Stored data:

↓

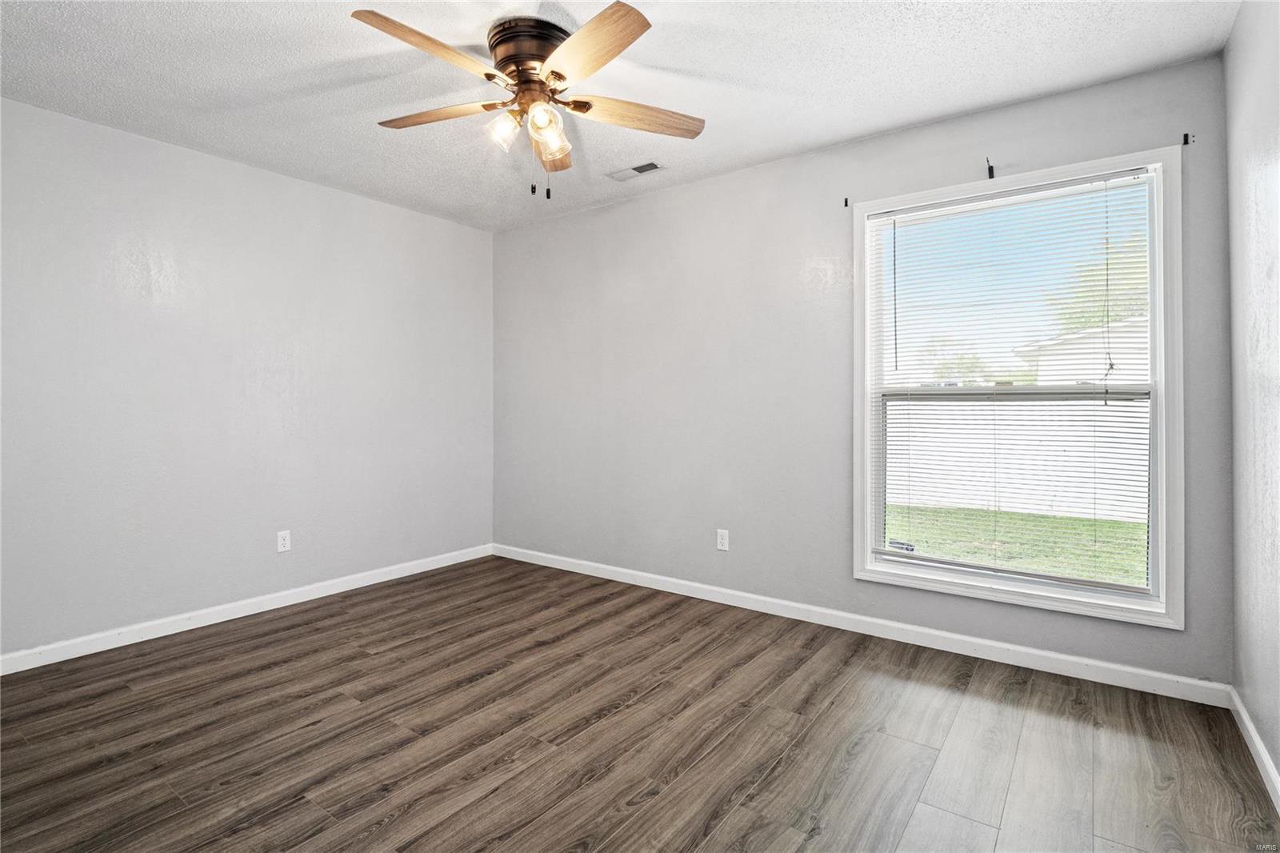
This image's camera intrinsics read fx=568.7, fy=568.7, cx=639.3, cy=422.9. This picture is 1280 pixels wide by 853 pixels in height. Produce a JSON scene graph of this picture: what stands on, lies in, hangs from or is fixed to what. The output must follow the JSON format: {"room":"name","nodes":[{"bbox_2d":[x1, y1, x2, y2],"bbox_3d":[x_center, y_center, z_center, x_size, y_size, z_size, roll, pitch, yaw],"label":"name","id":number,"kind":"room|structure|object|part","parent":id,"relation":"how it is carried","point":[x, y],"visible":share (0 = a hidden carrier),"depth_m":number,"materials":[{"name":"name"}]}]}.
{"room":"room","nodes":[
{"label":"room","id":0,"kind":"room"},
{"bbox_2d":[0,95,494,662],"bbox_3d":[-2.238,-0.179,3.123,0.164,2.446,3.609,0,0,37],"label":"left wall","id":1,"kind":"structure","parent":0,"point":[450,225],"depth_m":2.97,"materials":[{"name":"paint"}]},
{"bbox_2d":[0,543,495,675],"bbox_3d":[-2.136,1.009,3.126,0.014,0.087,3.299,0,0,37],"label":"baseboard","id":2,"kind":"structure","parent":1,"relation":"attached to","point":[229,618],"depth_m":2.97,"materials":[{"name":"white paint"}]},
{"bbox_2d":[276,529,291,552],"bbox_3d":[-2.031,0.672,3.246,0.008,0.116,0.071,0,0,37],"label":"wall socket","id":3,"kind":"object","parent":1,"relation":"attached to","point":[282,543],"visible":0.99,"depth_m":3.24,"materials":[{"name":"white plastic"}]},
{"bbox_2d":[0,0,1236,230],"bbox_3d":[-0.513,-1.432,1.848,4.230,0.116,3.740,0,0,37],"label":"ceiling","id":4,"kind":"structure","parent":0,"point":[842,130],"depth_m":2.26,"materials":[{"name":"white paint"}]},
{"bbox_2d":[352,1,703,200],"bbox_3d":[-0.394,-1.098,2.082,1.240,0.581,1.240,0,0,37],"label":"ceiling fan","id":5,"kind":"object","parent":4,"relation":"attached to","point":[562,78],"visible":0.98,"depth_m":1.99,"materials":[{"name":"metal"}]},
{"bbox_3d":[-0.639,-1.135,1.775,0.262,0.039,0.484,0,0,37],"label":"blade","id":6,"kind":"part","parent":5,"relation":"part of","materials":[{"name":"brown wood"}]},
{"bbox_3d":[-0.738,-1.131,2.098,0.509,0.037,0.245,0,0,15],"label":"blade","id":7,"kind":"part","parent":5,"relation":"part of","materials":[{"name":"brown wood"}]},
{"bbox_3d":[-0.481,-1.042,2.025,0.096,0.109,0.101,0,0,37],"label":"shade","id":8,"kind":"part","parent":5,"relation":"part of","materials":[{"name":"clear glass"}]},
{"bbox_3d":[-0.375,-1.288,2.078,0.309,0.153,0.309,0,0,37],"label":"motor housing","id":9,"kind":"part","parent":5,"relation":"part of","materials":[{"name":"brown metal"}]},
{"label":"shade","id":10,"kind":"part","parent":5,"relation":"part of","materials":[{"name":"clear glass"}]},
{"bbox_3d":[-0.333,-1.038,2.059,0.112,0.124,0.119,0,0,37],"label":"shade","id":11,"kind":"part","parent":5,"relation":"part of","materials":[{"name":"clear glass"}]},
{"bbox_3d":[-0.366,-1.141,2.354,0.205,0.044,0.522,1,0,-3],"label":"blade","id":12,"kind":"part","parent":5,"relation":"part of","materials":[{"name":"brown wood"}]},
{"bbox_3d":[-0.161,-1.130,1.753,0.468,0.041,0.335,0,0,37],"label":"blade","id":13,"kind":"part","parent":5,"relation":"part of","materials":[{"name":"brown wood"}]},
{"bbox_3d":[-0.016,-1.118,2.094,0.549,0.043,0.201,1,0,-19],"label":"blade","id":14,"kind":"part","parent":5,"relation":"part of","materials":[{"name":"brown wood"}]},
{"bbox_2d":[604,160,665,182],"bbox_3d":[-0.025,-1.407,3.184,0.322,0.010,0.145,0,0,37],"label":"ceiling vent","id":15,"kind":"object","parent":4,"relation":"in","point":[650,167],"visible":0.99,"depth_m":3.17,"materials":[{"name":"white metal"}]},
{"bbox_2d":[0,555,1279,852],"bbox_3d":[-0.481,1.125,1.817,4.187,0.109,3.802,0,0,37],"label":"floor","id":16,"kind":"structure","parent":0,"point":[622,712],"depth_m":1.92,"materials":[{"name":"brown wood"}]},
{"bbox_2d":[493,49,1233,686],"bbox_3d":[0.579,-0.207,3.350,4.157,2.473,0.150,0,0,37],"label":"back wall","id":17,"kind":"structure","parent":0,"point":[747,172],"depth_m":3.13,"materials":[{"name":"grey paint"}]},
{"bbox_2d":[716,528,729,550],"bbox_3d":[0.479,0.674,3.290,0.072,0.117,0.008,0,0,37],"label":"wall socket","id":18,"kind":"object","parent":17,"relation":"attached to","point":[722,540],"visible":0.99,"depth_m":3.29,"materials":[{"name":"white plastic"}]},
{"bbox_2d":[841,196,850,207],"bbox_3d":[1.044,-1.124,2.878,0.016,0.052,0.047,0,0,37],"label":"curtain bracket","id":19,"kind":"object","parent":17,"relation":"attached to","point":[845,202],"visible":0.97,"depth_m":2.89,"materials":[{"name":"black metal"}]},
{"bbox_2d":[491,543,1229,707],"bbox_3d":[0.546,1.007,3.296,4.025,0.087,0.015,0,0,37],"label":"baseboard","id":20,"kind":"structure","parent":17,"relation":"attached to","point":[898,625],"depth_m":2.70,"materials":[{"name":"white paint"}]},
{"bbox_2d":[985,157,995,178],"bbox_3d":[1.525,-1.109,2.472,0.020,0.083,0.095,0,0,37],"label":"curtain rod bracket","id":21,"kind":"object","parent":17,"relation":"attached to","point":[990,175],"visible":0.98,"depth_m":2.49,"materials":[{"name":"black metal"}]},
{"bbox_2d":[852,144,1183,628],"bbox_3d":[1.621,-0.143,2.570,1.222,1.847,0.165,0,0,37],"label":"window","id":22,"kind":"structure","parent":17,"relation":"in","point":[867,426],"depth_m":2.47,"materials":[{"name":"white"}]},
{"bbox_2d":[868,173,1156,593],"bbox_3d":[1.588,-0.174,2.536,1.076,1.661,0.048,0,0,37],"label":"window blind","id":23,"kind":"object","parent":22,"relation":"attached to","point":[1106,180],"visible":0.97,"depth_m":2.48,"materials":[{"name":"white plastic"}]},
{"bbox_2d":[1181,132,1194,144],"bbox_3d":[2.117,-1.101,2.192,0.018,0.046,0.049,0,0,37],"label":"curtain rod bracket","id":24,"kind":"object","parent":17,"relation":"attached to","point":[1186,138],"visible":0.97,"depth_m":2.20,"materials":[{"name":"black metal"}]},
{"bbox_2d":[1225,0,1279,794],"bbox_3d":[1.227,-0.159,0.689,0.161,2.481,3.618,0,0,37],"label":"right wall","id":25,"kind":"structure","parent":0,"point":[1278,766],"depth_m":1.82,"materials":[{"name":"paint"}]},
{"bbox_2d":[1228,687,1279,812],"bbox_3d":[1.178,1.036,0.760,0.015,0.084,3.437,0,0,37],"label":"baseboard","id":26,"kind":"structure","parent":25,"relation":"attached to","point":[1263,757],"depth_m":1.78,"materials":[{"name":"white paint"}]},
{"label":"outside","id":27,"kind":"structure","parent":0,"visible":0},
{"bbox_2d":[885,503,1148,586],"label":"lawn","id":28,"kind":"structure","parent":27,"point":[1081,521],"depth_m":6.62,"materials":[{"name":"green plant"}]},
{"bbox_2d":[1014,315,1147,384],"label":"neighboring house","id":29,"kind":"structure","parent":27,"point":[1081,346],"materials":[{"name":"white paint"}]},
{"label":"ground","id":30,"kind":"structure","parent":27,"visible":0},
{"bbox_2d":[918,337,995,386],"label":"tree","id":31,"kind":"object","parent":30,"relation":"on","point":[960,362],"visible":0.42,"materials":[{"name":"green plant"}]},
{"bbox_2d":[888,399,1151,522],"bbox_3d":[5.451,0.439,8.305,11.053,1.571,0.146,0,0,37],"label":"fence","id":32,"kind":"object","parent":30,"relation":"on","point":[973,436],"visible":0.41,"depth_m":8.19,"materials":[{"name":"white plastic"}]},
{"bbox_2d":[1044,227,1150,334],"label":"tree","id":33,"kind":"object","parent":30,"relation":"on","point":[1126,314],"visible":0.26,"materials":[{"name":"green plant"}]}
]}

↑

Which of the lines above hold the string "tree"? Pick each of them out.

{"bbox_2d":[918,337,995,386],"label":"tree","id":31,"kind":"object","parent":30,"relation":"on","point":[960,362],"visible":0.42,"materials":[{"name":"green plant"}]},
{"bbox_2d":[1044,227,1150,334],"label":"tree","id":33,"kind":"object","parent":30,"relation":"on","point":[1126,314],"visible":0.26,"materials":[{"name":"green plant"}]}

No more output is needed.